Monyet kapusin memakan berbagai macam makanan, sehingga mereka mungkin dapat menemukan lebih banyak makanan di tepi hutan, yang dapat mempengaruhi cara mereka berinteraksi satu sama lain. Selain itu, menjadi lebih tenang dan tidak terlalu agresif dapat membantu mereka menghindari predator di area terbuka.
"Jika mereka berada di area dengan pepohonan yang lebih kecil, di mana lebih mudah bagi predator untuk melihat mereka, mereka sangat rentan. Masuk akal jika kapusin akan berusaha menghindari dimakan, pada dasarnya," kata Dr. Bolt.
Tidak seperti monyet lainnya, monyet howler berperilaku dengan cara yang sama baik di tengah hutan maupun di tepi hutan. Ini bisa berarti bahwa monyet howler sangat mudah beradaptasi dan dapat menangani perubahan-perubahan ini dengan baik. Bisa jadi mereka tidak dapat menyesuaikan perilaku mereka dengan mudah pada situasi baru.
Monyet howler kebanyakan makan daun, yang mudah ditemukan bahkan di daerah yang terganggu. Pola makan yang fleksibel ini mungkin menjadi alasan mengapa mereka bertindak dengan cara yang sama terlepas dari lingkungan mereka.
Studi ini menunjukkan, monyet howler dapat hidup dengan baik di hutan yang rusak tanpa mengubah cara mereka berinteraksi satu sama lain. Sayangnya, stabilitas ini juga dapat berarti mereka mengalami kesulitan beradaptasi dengan lingkungan yang berubah dengan cepat atau rusak parah.

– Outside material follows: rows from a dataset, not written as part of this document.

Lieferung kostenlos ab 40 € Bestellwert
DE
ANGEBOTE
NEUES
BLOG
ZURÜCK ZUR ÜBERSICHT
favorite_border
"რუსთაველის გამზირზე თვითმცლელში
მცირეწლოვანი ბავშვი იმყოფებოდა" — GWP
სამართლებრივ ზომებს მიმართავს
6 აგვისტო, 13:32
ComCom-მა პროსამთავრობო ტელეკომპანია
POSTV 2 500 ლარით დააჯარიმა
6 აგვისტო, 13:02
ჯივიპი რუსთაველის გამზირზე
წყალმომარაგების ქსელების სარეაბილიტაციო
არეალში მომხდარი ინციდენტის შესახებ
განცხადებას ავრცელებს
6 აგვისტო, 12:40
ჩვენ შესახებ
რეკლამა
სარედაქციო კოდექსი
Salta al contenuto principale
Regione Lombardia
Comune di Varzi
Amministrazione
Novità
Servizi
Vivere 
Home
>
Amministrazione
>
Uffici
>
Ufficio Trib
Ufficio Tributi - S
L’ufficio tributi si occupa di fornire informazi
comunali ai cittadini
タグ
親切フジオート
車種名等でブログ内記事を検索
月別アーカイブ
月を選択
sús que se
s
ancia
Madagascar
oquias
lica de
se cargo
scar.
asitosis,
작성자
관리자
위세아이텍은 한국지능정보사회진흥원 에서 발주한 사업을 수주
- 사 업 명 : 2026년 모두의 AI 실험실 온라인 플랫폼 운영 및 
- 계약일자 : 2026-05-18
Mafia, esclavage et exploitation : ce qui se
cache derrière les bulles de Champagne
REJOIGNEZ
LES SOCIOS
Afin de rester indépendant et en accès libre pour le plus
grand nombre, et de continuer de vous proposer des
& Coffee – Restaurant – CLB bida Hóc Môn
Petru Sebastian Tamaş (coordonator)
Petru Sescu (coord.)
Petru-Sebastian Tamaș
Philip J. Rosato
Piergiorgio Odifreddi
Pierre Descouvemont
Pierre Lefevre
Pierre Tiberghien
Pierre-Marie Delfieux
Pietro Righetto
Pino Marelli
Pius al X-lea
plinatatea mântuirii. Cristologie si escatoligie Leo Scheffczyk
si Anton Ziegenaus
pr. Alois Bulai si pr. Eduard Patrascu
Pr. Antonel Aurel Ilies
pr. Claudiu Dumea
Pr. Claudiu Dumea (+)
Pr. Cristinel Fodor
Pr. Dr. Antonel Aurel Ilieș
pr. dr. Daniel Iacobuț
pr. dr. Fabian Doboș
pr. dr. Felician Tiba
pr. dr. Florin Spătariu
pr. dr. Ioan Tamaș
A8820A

"Hal ini bisa menjadi kekhawatiran jangka panjang bagi monyet howler. Mereka mungkin hanya mampu hidup dengan satu cara dan kemudian mereka bertahan hingga tiba-tiba, mereka punah karena tidak mampu mengatasinya," kata Dr. Bolt.
Penelitian Dr. Bolt membantu kita memahami seberapa baik monyet dapat mengatasi perubahan. Pengetahuan ini memungkinkan kita untuk menentukan primata mana yang paling berisiko akibat hutan yang terfragmentasi dan bagaimana perubahan perilaku alami mereka dapat memengaruhi kelangsungan hidup mereka.
"Memahami perilaku spesies adalah cara untuk lebih memahami mereka, dan lebih memahami cara melestarikannya," ucap Dr. Bolt.